(TASK INSTRUCTIONS):
How many lines in the listing below contain the word "After"? Reply with the number only.

─── DATASET EXTRACT

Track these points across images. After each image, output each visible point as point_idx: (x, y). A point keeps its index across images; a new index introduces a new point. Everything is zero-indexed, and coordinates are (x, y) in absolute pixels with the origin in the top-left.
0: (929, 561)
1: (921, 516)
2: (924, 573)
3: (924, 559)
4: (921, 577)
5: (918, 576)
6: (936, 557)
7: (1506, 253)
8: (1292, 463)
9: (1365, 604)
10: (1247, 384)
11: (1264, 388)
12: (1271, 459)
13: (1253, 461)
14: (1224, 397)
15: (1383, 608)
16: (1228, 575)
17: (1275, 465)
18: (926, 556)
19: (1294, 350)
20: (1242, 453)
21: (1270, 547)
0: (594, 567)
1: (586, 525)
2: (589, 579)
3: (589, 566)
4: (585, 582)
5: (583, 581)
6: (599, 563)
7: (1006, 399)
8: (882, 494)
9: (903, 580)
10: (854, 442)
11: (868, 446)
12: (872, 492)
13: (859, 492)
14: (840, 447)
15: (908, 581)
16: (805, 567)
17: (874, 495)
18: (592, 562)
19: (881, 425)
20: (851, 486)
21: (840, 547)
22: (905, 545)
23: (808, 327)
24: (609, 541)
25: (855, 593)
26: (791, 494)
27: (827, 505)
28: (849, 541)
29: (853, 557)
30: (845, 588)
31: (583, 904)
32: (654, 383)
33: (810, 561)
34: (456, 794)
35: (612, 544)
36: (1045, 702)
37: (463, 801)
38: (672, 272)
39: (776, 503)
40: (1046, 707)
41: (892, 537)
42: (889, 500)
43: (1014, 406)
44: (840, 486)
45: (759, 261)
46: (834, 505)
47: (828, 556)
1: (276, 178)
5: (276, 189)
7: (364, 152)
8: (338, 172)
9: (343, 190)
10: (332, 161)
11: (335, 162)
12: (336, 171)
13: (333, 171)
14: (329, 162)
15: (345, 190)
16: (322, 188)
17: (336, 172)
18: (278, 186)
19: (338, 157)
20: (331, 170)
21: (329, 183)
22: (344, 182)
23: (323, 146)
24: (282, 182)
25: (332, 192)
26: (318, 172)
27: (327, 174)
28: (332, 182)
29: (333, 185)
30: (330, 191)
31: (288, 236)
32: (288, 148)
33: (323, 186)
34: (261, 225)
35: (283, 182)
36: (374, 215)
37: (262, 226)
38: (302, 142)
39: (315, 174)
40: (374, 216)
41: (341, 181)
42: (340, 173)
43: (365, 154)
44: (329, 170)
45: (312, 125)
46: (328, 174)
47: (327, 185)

──────

(ANSWER TO THIS PROBLEM):
1